# 3 year old child killed by sled dog



## Julie Ann Alvarez (Aug 4, 2007)

This happened in a small village in Alaska. Little girl wandered into neighbors sled dog yard. A tragedy.

http://www.adn.com/2010/05/21/1288936/child-killed-after-wandering-into.html


Julie


----------



## Michelle Reusser (Mar 29, 2008)

So leaving a 3 yr old outside for an hour with no adult supervision makes this the dogs fault, yet again? People are beyond stupid these days. He should have shot himslef in the face, for being a lousy dad.


----------



## Julie Ann Alvarez (Aug 4, 2007)

I haven't decided how I feel about this just yet. 

The parents are negligent for sure. A whole team of sled dogs were destroyed. I imagine my husband would have killed them all as well. We never let our daughter out of our site. We built a fence around our property and had a padlock on it so she couldn't escape....

Last week one street over a 3 year old shot & killed himself with his dads firearm. The father had left it on top of the TV and child managed to get the gun and kill himself with it. Can I be angry at the stupid dad? Can I be angry at the gun maker? Can I be angry that society allowed this idiot the right to own a firearm and not train him on the responsibility of it?

I am utterly disgusted at the stupidy of people.

Julie


----------



## Sidney Johnsen (May 31, 2009)

Michelle Kehoe said:


> So leaving a 3 yr old outside for an hour with no adult supervision makes this the dogs fault, yet again? People are beyond stupid these days. He should have shot himslef in the face, for being a lousy dad.


Amen.


----------



## Michael Swetz (Jul 27, 2009)

I've come to the conclusion that if you expect people to act anything other than irresponsible, stupid, and lazy, you'll spend your life disappointed.


----------



## Jackie Lockard (Oct 20, 2009)

Michael Swetz said:


> I've come to the conclusion that if you expect people to act anything other than irresponsible, stupid, and lazy, you'll spend your life disappointed.



=D>


----------



## Gillian Schuler (Apr 12, 2008)

I didn't really want to advertise this but in the light of the above, a 3-year old child was mauled to death by 4 staffordshire terriers that came into the house of her aunt and set about her little niece. Her grandmother threw herslef over the child and was badly injured. The child died. Thüringen, Germany.
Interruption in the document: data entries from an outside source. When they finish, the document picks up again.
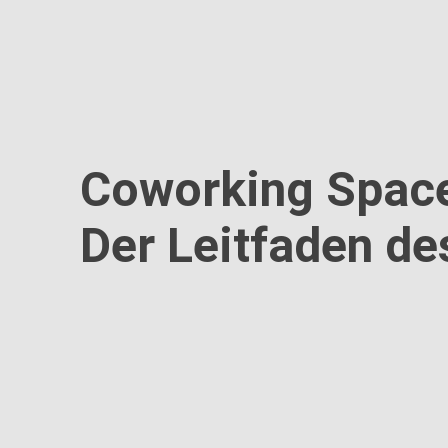
Coworking Space 
Der Leitfaden de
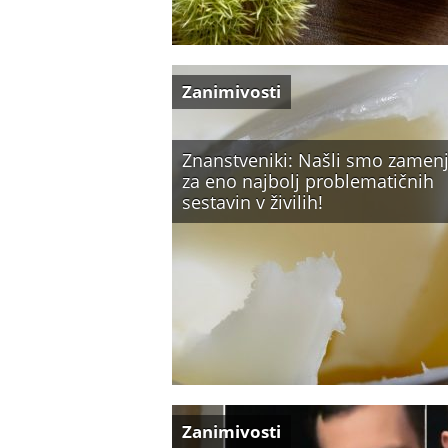
Zanimivosti
Znanstveniki: Našli smo zamen
za eno najbolj problematičnih
sestavin v živilih!
Zanimivosti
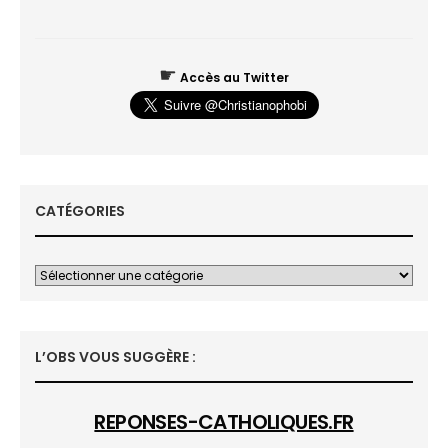
☛
Accès au Twitter
CATÉGORIES
L’OBS VOUS SUGGÈRE :
REPONSES-CATHOLIQUES.FR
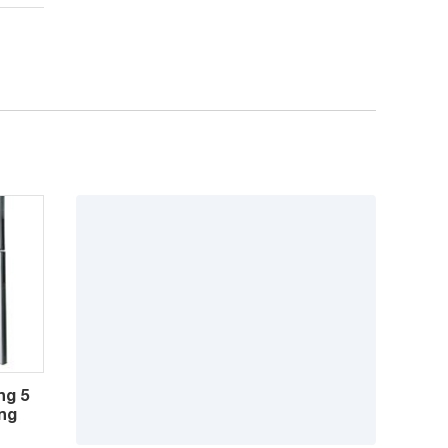
ng 5
áng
As far as I know, most of the tragic accidents occur in the home of the dogs.

Years ago, Great Danes and JRTs were in the news as child killers. The child killers are the humans, though that have no ideas of what their dogs are capable of. Sad to say 40-50 years later, they still don't know.
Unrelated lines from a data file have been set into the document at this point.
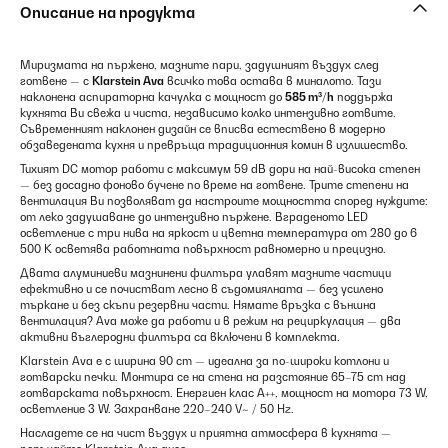
Описание на продукта
Миризмата на пържено, мазните пари, задушният въздух след
готвене — с
Klarstein Ava
всичко това остава в миналото. Тази
наклонена аспираторна качулка с мощност до
585 m³/h
поддържа
кухнята Ви свежа и чиста, независимо колко интензивно готвите.
Съвременният наклонен дизайн се вписва естествено в модерно
обзаведената кухня и превръща традиционния комин в излишество.
Тихият DC мотор работи с максимум 59 dB дори на най-висока степен
— без досадно фоново бучене по време на готвене. Трите степени на
вентилация Ви позволяват да настроите мощността според нуждите:
от леко задушаване до интензивно пържене. Вграденото LED
осветление с три нива на яркост и цветна температура от 280 до 6
500 K осветява работната повърхност равномерно и прецизно.
Двата алуминиеви мазнинени филтъра улавят мазните частици
ефективно и се почистват лесно в съдомиялната — без усилено
търкане и без скъпи резервни части. Нямате връзка с външна
вентилация? Ava може да работи и в режим на рециркулация — два
активни въглеродни филтъра са включени в комплекта.
Klarstein Ava е с ширина 90 cm — идеална за по-широки котлони и
готварски печки. Монтира се на стена на разстояние 65–75 cm над
готварската повърхност. Енергиен клас A++, мощност на мотора 73 W,
осветление 3 W. Захранване 220–240 V~ / 50 Hz.
Насладете се на чист въздух и приятна атмосфера в кухнята —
And sadder still the Animal Care Organisations are now trying to make it absolutely impossiible to train and educate such dogs.

Here, in Switzerland, we're not allowed to use the prong or the e-collar. The "slip" is allowed but the slip is often only useful if you hang the dog up on it.

So here we have courses "training a dog without conflict" and afterwards Mrs Meyer is left alone with her dog, that has decided Mrs Meyer has no authority and does what he wants.

Es kotzt mich an,. ehrlich!!!


----------